[Opening Input for this task section]

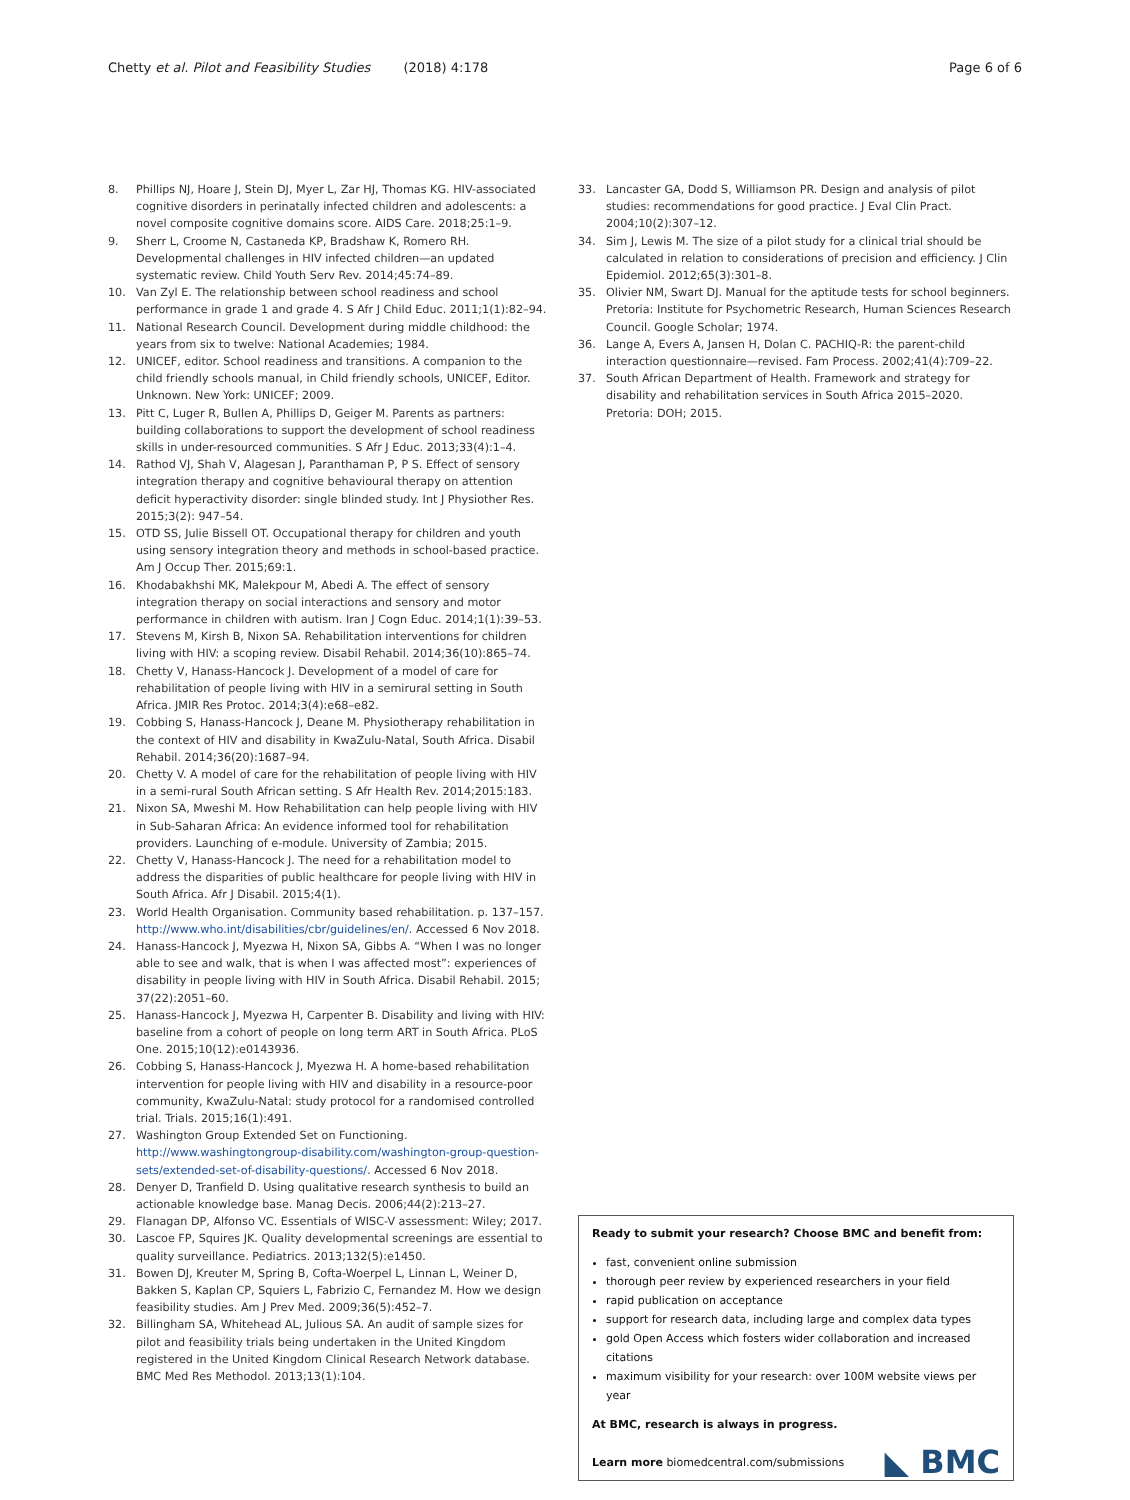Chetty et al. Pilot and Feasibility Studies (2018) 4:178 Page 6 of 6
8. Phillips NJ, Hoare J, Stein DJ, Myer L, Zar HJ, Thomas KG. HIV-associated cognitive disorders in perinatally infected children and adolescents: a novel composite cognitive domains score. AIDS Care. 2018;25:1–9.
9. Sherr L, Croome N, Castaneda KP, Bradshaw K, Romero RH. Developmental challenges in HIV infected children—an updated systematic review. Child Youth Serv Rev. 2014;45:74–89.
10. Van Zyl E. The relationship between school readiness and school performance in grade 1 and grade 4. S Afr J Child Educ. 2011;1(1):82–94.
11. National Research Council. Development during middle childhood: the years from six to twelve: National Academies; 1984.
12. UNICEF, editor. School readiness and transitions. A companion to the child friendly schools manual, in Child friendly schools, UNICEF, Editor. Unknown. New York: UNICEF; 2009.
13. Pitt C, Luger R, Bullen A, Phillips D, Geiger M. Parents as partners: building collaborations to support the development of school readiness skills in under-resourced communities. S Afr J Educ. 2013;33(4):1–4.
14. Rathod VJ, Shah V, Alagesan J, Paranthaman P, P S. Effect of sensory integration therapy and cognitive behavioural therapy on attention deficit hyperactivity disorder: single blinded study. Int J Physiother Res. 2015;3(2): 947–54.
15. OTD SS, Julie Bissell OT. Occupational therapy for children and youth using sensory integration theory and methods in school-based practice. Am J Occup Ther. 2015;69:1.
16. Khodabakhshi MK, Malekpour M, Abedi A. The effect of sensory integration therapy on social interactions and sensory and motor performance in children with autism. Iran J Cogn Educ. 2014;1(1):39–53.
17. Stevens M, Kirsh B, Nixon SA. Rehabilitation interventions for children living with HIV: a scoping review. Disabil Rehabil. 2014;36(10):865–74.
18. Chetty V, Hanass-Hancock J. Development of a model of care for rehabilitation of people living with HIV in a semirural setting in South Africa. JMIR Res Protoc. 2014;3(4):e68–e82.
19. Cobbing S, Hanass-Hancock J, Deane M. Physiotherapy rehabilitation in the context of HIV and disability in KwaZulu-Natal, South Africa. Disabil Rehabil. 2014;36(20):1687–94.
20. Chetty V. A model of care for the rehabilitation of people living with HIV in a semi-rural South African setting. S Afr Health Rev. 2014;2015:183.
21. Nixon SA, Mweshi M. How Rehabilitation can help people living with HIV in Sub-Saharan Africa: An evidence informed tool for rehabilitation providers. Launching of e-module. University of Zambia; 2015.
22. Chetty V, Hanass-Hancock J. The need for a rehabilitation model to address the disparities of public healthcare for people living with HIV in South Africa. Afr J Disabil. 2015;4(1).
23. World Health Organisation. Community based rehabilitation. p. 137–157. http://www.who.int/disabilities/cbr/guidelines/en/. Accessed 6 Nov 2018.
24. Hanass-Hancock J, Myezwa H, Nixon SA, Gibbs A. “When I was no longer able to see and walk, that is when I was affected most”: experiences of disability in people living with HIV in South Africa. Disabil Rehabil. 2015; 37(22):2051–60.
25. Hanass-Hancock J, Myezwa H, Carpenter B. Disability and living with HIV: baseline from a cohort of people on long term ART in South Africa. PLoS One. 2015;10(12):e0143936.
26. Cobbing S, Hanass-Hancock J, Myezwa H. A home-based rehabilitation intervention for people living with HIV and disability in a resource-poor community, KwaZulu-Natal: study protocol for a randomised controlled trial. Trials. 2015;16(1):491.
27. Washington Group Extended Set on Functioning. http://www.washingtongroup-disability.com/washington-group-question-sets/extended-set-of-disability-questions/. Accessed 6 Nov 2018.
28. Denyer D, Tranfield D. Using qualitative research synthesis to build an actionable knowledge base. Manag Decis. 2006;44(2):213–27.
29. Flanagan DP, Alfonso VC. Essentials of WISC-V assessment: Wiley; 2017.
30. Lascoe FP, Squires JK. Quality developmental screenings are essential to quality surveillance. Pediatrics. 2013;132(5):e1450.
31. Bowen DJ, Kreuter M, Spring B, Cofta-Woerpel L, Linnan L, Weiner D, Bakken S, Kaplan CP, Squiers L, Fabrizio C, Fernandez M. How we design feasibility studies. Am J Prev Med. 2009;36(5):452–7.
32. Billingham SA, Whitehead AL, Julious SA. An audit of sample sizes for pilot and feasibility trials being undertaken in the United Kingdom registered in the United Kingdom Clinical Research Network database. BMC Med Res Methodol. 2013;13(1):104.
33. Lancaster GA, Dodd S, Williamson PR. Design and analysis of pilot studies: recommendations for good practice. J Eval Clin Pract. 2004;10(2):307–12.
34. Sim J, Lewis M. The size of a pilot study for a clinical trial should be calculated in relation to considerations of precision and efficiency. J Clin Epidemiol. 2012;65(3):301–8.
35. Olivier NM, Swart DJ. Manual for the aptitude tests for school beginners. Pretoria: Institute for Psychometric Research, Human Sciences Research Council. Google Scholar; 1974.
36. Lange A, Evers A, Jansen H, Dolan C. PACHIQ-R: the parent-child interaction questionnaire—revised. Fam Process. 2002;41(4):709–22.
37. South African Department of Health. Framework and strategy for disability and rehabilitation services in South Africa 2015–2020. Pretoria: DOH; 2015.
Ready to submit your research? Choose BMC and benefit from:
fast, convenient online submission
thorough peer review by experienced researchers in your field
rapid publication on acceptance
support for research data, including large and complex data types
gold Open Access which fosters wider collaboration and increased citations
maximum visibility for your research: over 100M website views per year
At BMC, research is always in progress.
Learn more biomedcentral.com/submissions
◣ BMC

[Closing Input for this task section]

## Required action
Please return the lines above that run from the line containing "20. Chetty V." to the line containing "21. Nixon SA, Mweshi", inclusive, exactly and with no other lines.

## Exercise result
20. Chetty V. A model of care for the rehabilitation of people living with HIV in a semi-rural South African setting. S Afr Health Rev. 2014;2015:183.
21. Nixon SA, Mweshi M. How Rehabilitation can help people living with HIV in Sub-Saharan Africa: An evidence informed tool for rehabilitation providers. Launching of e-module. University of Zambia; 2015.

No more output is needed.